* [Requirement]:
Copy each line of the material below that includes the string "aluCtr".
:: Source data
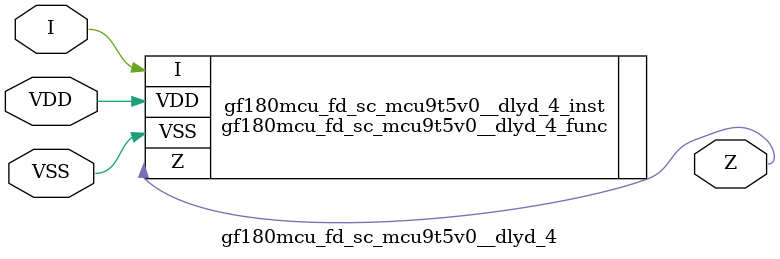
<source format=v>

module gf180mcu_fd_sc_mcu9t5v0__dlyd_4( I, Z, VDD, VSS );
input I;
inout VDD, VSS;
output Z;

   `ifdef FUNCTIONAL  //  functional //

	gf180mcu_fd_sc_mcu9t5v0__dlyd_4_func gf180mcu_fd_sc_mcu9t5v0__dlyd_4_behav_inst(.I(I),.Z(Z),.VDD(VDD),.VSS(VSS));

   `else

	gf180mcu_fd_sc_mcu9t5v0__dlyd_4_func gf180mcu_fd_sc_mcu9t5v0__dlyd_4_inst(.I(I),.Z(Z),.VDD(VDD),.VSS(VSS));

	// spec_gates_begin


	// spec_gates_end



   specify

	// specify_block_begin

	// comb arc I --> Z
	 (I => Z) = (1.0,1.0);

	// specify_block_end

   endspecify

   `endif

endmodule

</source>
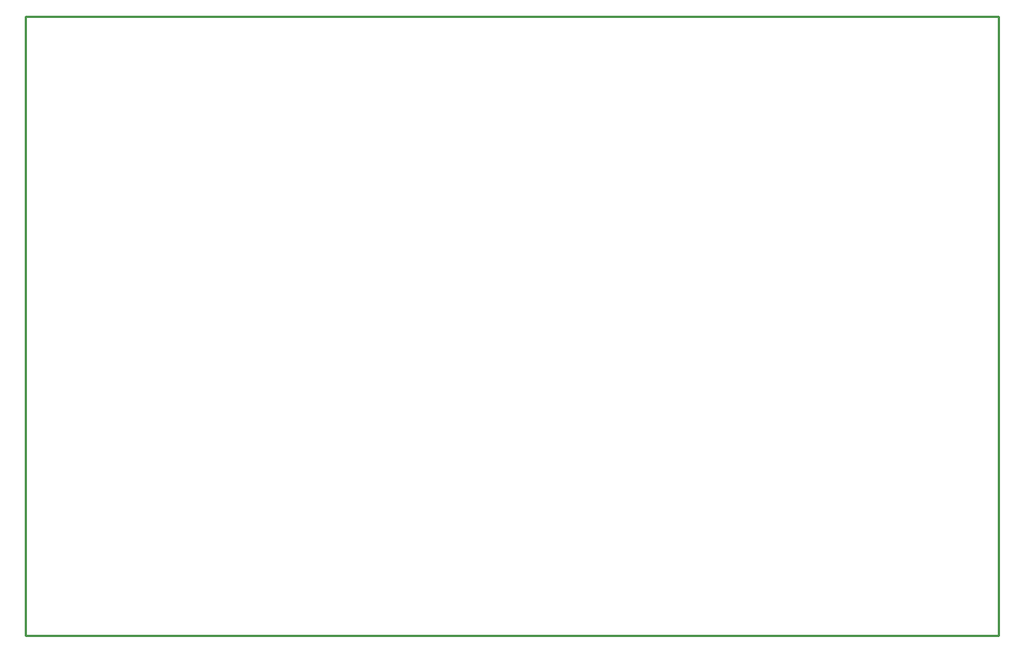
<source format=gko>
G04 Layer_Color=16711935*
%FSLAX25Y25*%
%MOIN*%
G70*
G01*
G75*
%ADD48C,0.01000*%
D48*
X0Y0D02*
Y275590D01*
X433071D01*
Y0D02*
Y275590D01*
X0Y0D02*
X433071D01*
M02*

</source>
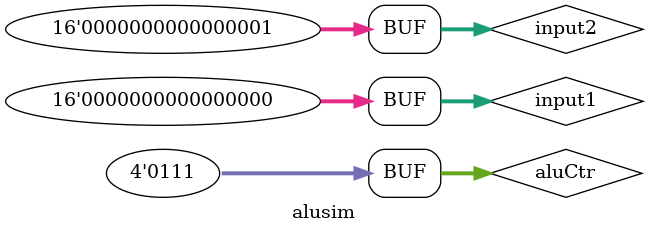
<source format=v>
`timescale 1ns / 1ps


module alusim; 
// Inputs 
reg [15:0] input1; 
reg [15:0] input2; 
reg [3:0] aluCtr; 
// Outputs 
wire [15:0] aluRes; 
wire zero; 
// Instantiate the Unit Under Test (UUT) 
alu uut ( 
.input1(input1), 
.input2(input2), 
.aluCtr(aluCtr), 
.aluRes(aluRes), 
.zero(zero) 
); 
initial begin 
// Initialize Inputs 
input1 = 1; 
input2 = 1; 
aluCtr = 4'b0110; 
#100; 
input1 = 2; 
input2 = 1; 
aluCtr = 4'b0110; 
#100 
input1 = 1; 
input2 = 1; 
aluCtr = 4'b0010; 
#100 
input1 = 1; 
input2 = 0; 
aluCtr = 4'b0000; 
#100 
input1 = 1; 
input2 = 0; 
aluCtr = 4'b0001; 
#100 
input1 = 1; 
input2 = 0; 
aluCtr = 4'b0111; 
#100 
input1 = 0; 
input2 = 1; 
aluCtr = 4'b0111; 
end 
endmodule 
</source>
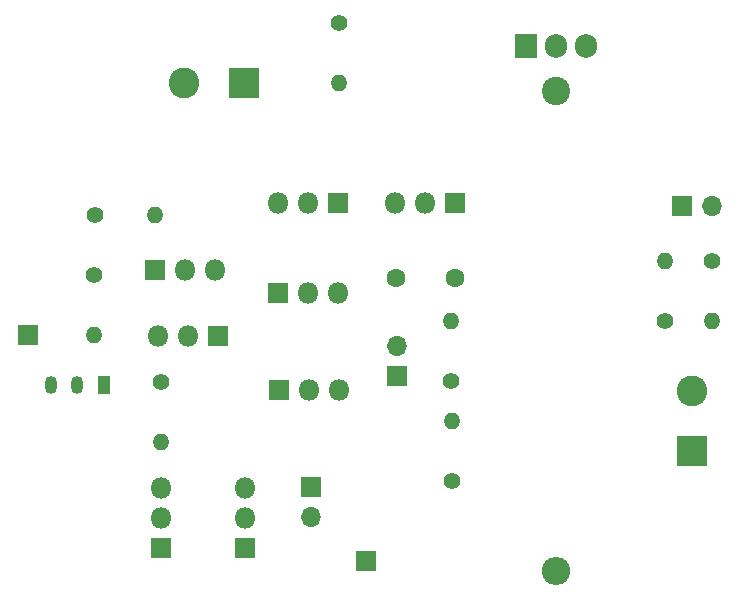
<source format=gbr>
%TF.GenerationSoftware,KiCad,Pcbnew,9.0.0*%
%TF.CreationDate,2025-04-30T11:50:22-03:00*%
%TF.ProjectId,Regulador Lineal,52656775-6c61-4646-9f72-204c696e6561,rev?*%
%TF.SameCoordinates,Original*%
%TF.FileFunction,Copper,L1,Top*%
%TF.FilePolarity,Positive*%
%FSLAX46Y46*%
G04 Gerber Fmt 4.6, Leading zero omitted, Abs format (unit mm)*
G04 Created by KiCad (PCBNEW 9.0.0) date 2025-04-30 11:50:22*
%MOMM*%
%LPD*%
G01*
G04 APERTURE LIST*
%TA.AperFunction,ComponentPad*%
%ADD10R,1.800000X1.800000*%
%TD*%
%TA.AperFunction,ComponentPad*%
%ADD11O,1.800000X1.800000*%
%TD*%
%TA.AperFunction,ComponentPad*%
%ADD12C,1.400000*%
%TD*%
%TA.AperFunction,ComponentPad*%
%ADD13O,1.400000X1.400000*%
%TD*%
%TA.AperFunction,ComponentPad*%
%ADD14R,2.600000X2.600000*%
%TD*%
%TA.AperFunction,ComponentPad*%
%ADD15C,2.600000*%
%TD*%
%TA.AperFunction,ComponentPad*%
%ADD16R,1.700000X1.700000*%
%TD*%
%TA.AperFunction,ComponentPad*%
%ADD17O,1.700000X1.700000*%
%TD*%
%TA.AperFunction,ComponentPad*%
%ADD18C,2.400000*%
%TD*%
%TA.AperFunction,ComponentPad*%
%ADD19O,2.400000X2.400000*%
%TD*%
%TA.AperFunction,ComponentPad*%
%ADD20R,1.905000X2.000000*%
%TD*%
%TA.AperFunction,ComponentPad*%
%ADD21O,1.905000X2.000000*%
%TD*%
%TA.AperFunction,ComponentPad*%
%ADD22C,1.600000*%
%TD*%
%TA.AperFunction,ComponentPad*%
%ADD23R,1.050000X1.500000*%
%TD*%
%TA.AperFunction,ComponentPad*%
%ADD24O,1.050000X1.500000*%
%TD*%
G04 APERTURE END LIST*
D10*
%TO.P,Q2,1,E*%
%TO.N,Net-(Q2-E)*%
X224080000Y-60360000D03*
D11*
%TO.P,Q2,2,C*%
%TO.N,Net-(Q2-C)*%
X221540000Y-60360000D03*
%TO.P,Q2,3,B*%
%TO.N,Net-(Q1-B)*%
X219000000Y-60360000D03*
%TD*%
D10*
%TO.P,Q8,1,E*%
%TO.N,GND*%
X216160000Y-89520000D03*
D11*
%TO.P,Q8,2,C*%
%TO.N,Net-(J2-Pin_2)*%
X216160000Y-86980000D03*
%TO.P,Q8,3,B*%
%TO.N,Net-(Q10-B)*%
X216160000Y-84440000D03*
%TD*%
D12*
%TO.P,R8,1*%
%TO.N,Net-(J7-Pin_2)*%
X203460000Y-61316982D03*
D13*
%TO.P,R8,2*%
%TO.N,Net-(Q1-E)*%
X208540000Y-61316982D03*
%TD*%
D14*
%TO.P,J5,1,Pin_1*%
%TO.N,GND*%
X254000000Y-81280000D03*
D15*
%TO.P,J5,2,Pin_2*%
%TO.N,Net-(J5-Pin_2)*%
X254000000Y-76200000D03*
%TD*%
D16*
%TO.P,J1,1,Pin_1*%
%TO.N,Net-(J1-Pin_1)*%
X253215157Y-60597088D03*
D17*
%TO.P,J1,2,Pin_2*%
%TO.N,Net-(J1-Pin_2)*%
X255755157Y-60597088D03*
%TD*%
D12*
%TO.P,R2,1*%
%TO.N,Net-(Q7-B)*%
X251735881Y-70297663D03*
D13*
%TO.P,R2,2*%
%TO.N,GND*%
X251735881Y-65217663D03*
%TD*%
D16*
%TO.P,J2,1,Pin_1*%
%TO.N,Net-(J2-Pin_1)*%
X221763496Y-84392275D03*
D17*
%TO.P,J2,2,Pin_2*%
%TO.N,Net-(J2-Pin_2)*%
X221763496Y-86932275D03*
%TD*%
D12*
%TO.P,R9,1*%
%TO.N,Net-(J7-Pin_2)*%
X224143694Y-45042282D03*
D13*
%TO.P,R9,2*%
%TO.N,Net-(Q2-E)*%
X224143694Y-50122282D03*
%TD*%
D18*
%TO.P,R4,1*%
%TO.N,Net-(J1-Pin_1)*%
X242536485Y-50800000D03*
D19*
%TO.P,R4,2*%
%TO.N,Net-(J5-Pin_2)*%
X242536485Y-91440000D03*
%TD*%
D20*
%TO.P,Q5,1,B*%
%TO.N,Net-(Q5-B)*%
X240000000Y-47069233D03*
D21*
%TO.P,Q5,2,C*%
%TO.N,Net-(J1-Pin_2)*%
X242540000Y-47069233D03*
%TO.P,Q5,3,E*%
%TO.N,Net-(J7-Pin_2)*%
X245080000Y-47069233D03*
%TD*%
D12*
%TO.P,R7,1*%
%TO.N,Net-(J1-Pin_2)*%
X255755157Y-65217663D03*
D13*
%TO.P,R7,2*%
%TO.N,Net-(Q7-B)*%
X255755157Y-70297663D03*
%TD*%
D10*
%TO.P,Q1,1,E*%
%TO.N,Net-(Q1-E)*%
X208540000Y-65980000D03*
D11*
%TO.P,Q1,2,C*%
%TO.N,Net-(Q1-B)*%
X211080000Y-65980000D03*
%TO.P,Q1,3,B*%
X213620000Y-65980000D03*
%TD*%
D16*
%TO.P,J6,1,Pin_1*%
%TO.N,Net-(J6-Pin_1)*%
X197785773Y-71470433D03*
%TD*%
D22*
%TO.P,C4,1*%
%TO.N,GND*%
X233940000Y-66637069D03*
%TO.P,C4,2*%
%TO.N,Net-(Q2-C)*%
X228940000Y-66637069D03*
%TD*%
D14*
%TO.P,J7,1,Pin_1*%
%TO.N,GND*%
X216080000Y-50200000D03*
D15*
%TO.P,J7,2,Pin_2*%
%TO.N,Net-(J7-Pin_2)*%
X211000000Y-50200000D03*
%TD*%
D10*
%TO.P,Q3,1,E*%
%TO.N,Net-(J2-Pin_1)*%
X213920000Y-71605000D03*
D11*
%TO.P,Q3,2,C*%
%TO.N,Net-(Q1-B)*%
X211380000Y-71605000D03*
%TO.P,Q3,3,B*%
%TO.N,Net-(J6-Pin_1)*%
X208840000Y-71605000D03*
%TD*%
D12*
%TO.P,R6,1*%
%TO.N,Net-(J3-Pin_1)*%
X233607008Y-75354141D03*
D13*
%TO.P,R6,2*%
%TO.N,GND*%
X233607008Y-70274141D03*
%TD*%
D10*
%TO.P,Q10,1,E*%
%TO.N,GND*%
X209080000Y-89520000D03*
D11*
%TO.P,Q10,2,C*%
%TO.N,Net-(Q10-B)*%
X209080000Y-86980000D03*
%TO.P,Q10,3,B*%
X209080000Y-84440000D03*
%TD*%
D16*
%TO.P,J3,1,Pin_1*%
%TO.N,Net-(J3-Pin_1)*%
X229080000Y-74980000D03*
D17*
%TO.P,J3,2,Pin_2*%
%TO.N,Net-(J3-Pin_2)*%
X229080000Y-72440000D03*
%TD*%
D10*
%TO.P,Q6,1,E*%
%TO.N,Net-(J1-Pin_2)*%
X233940000Y-60326231D03*
D11*
%TO.P,Q6,2,C*%
%TO.N,Net-(Q5-B)*%
X231400000Y-60326231D03*
%TO.P,Q6,3,B*%
%TO.N,Net-(Q2-C)*%
X228860000Y-60326231D03*
%TD*%
D10*
%TO.P,Q4,1,E*%
%TO.N,Net-(J2-Pin_1)*%
X219000000Y-67980000D03*
D11*
%TO.P,Q4,2,C*%
%TO.N,Net-(Q2-C)*%
X221540000Y-67980000D03*
%TO.P,Q4,3,B*%
%TO.N,Net-(J3-Pin_2)*%
X224080000Y-67980000D03*
%TD*%
D12*
%TO.P,R1,1*%
%TO.N,Net-(J6-Pin_1)*%
X209080000Y-75440000D03*
D13*
%TO.P,R1,2*%
%TO.N,Net-(Q10-B)*%
X209080000Y-80520000D03*
%TD*%
D23*
%TO.P,U1,1,REF*%
%TO.N,Net-(J6-Pin_1)*%
X204245684Y-75725278D03*
D24*
%TO.P,U1,2,A*%
%TO.N,GND*%
X201975684Y-75725278D03*
%TO.P,U1,3,K*%
%TO.N,Net-(J6-Pin_1)*%
X199745684Y-75725278D03*
%TD*%
D10*
%TO.P,Q7,1,E*%
%TO.N,Net-(J5-Pin_2)*%
X219048641Y-76180000D03*
D11*
%TO.P,Q7,2,C*%
%TO.N,Net-(Q2-C)*%
X221588641Y-76180000D03*
%TO.P,Q7,3,B*%
%TO.N,Net-(Q7-B)*%
X224128641Y-76180000D03*
%TD*%
D12*
%TO.P,R5,1*%
%TO.N,Net-(J5-Pin_2)*%
X233680000Y-83820000D03*
D13*
%TO.P,R5,2*%
%TO.N,Net-(J3-Pin_1)*%
X233680000Y-78740000D03*
%TD*%
D12*
%TO.P,R3,1*%
%TO.N,Net-(J7-Pin_2)*%
X203408244Y-66383724D03*
D13*
%TO.P,R3,2*%
%TO.N,Net-(J6-Pin_1)*%
X203408244Y-71463724D03*
%TD*%
D16*
%TO.P,J4,1,Pin_1*%
%TO.N,GND*%
X226424118Y-90672736D03*
%TD*%
M02*

</source>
::::
* [Expected answer]:
reg [3:0] aluCtr; 
.aluCtr(aluCtr), 
aluCtr = 4'b0110; 
aluCtr = 4'b0110; 
aluCtr = 4'b0010; 
aluCtr = 4'b0000; 
aluCtr = 4'b0001; 
aluCtr = 4'b0111; 
aluCtr = 4'b0111; 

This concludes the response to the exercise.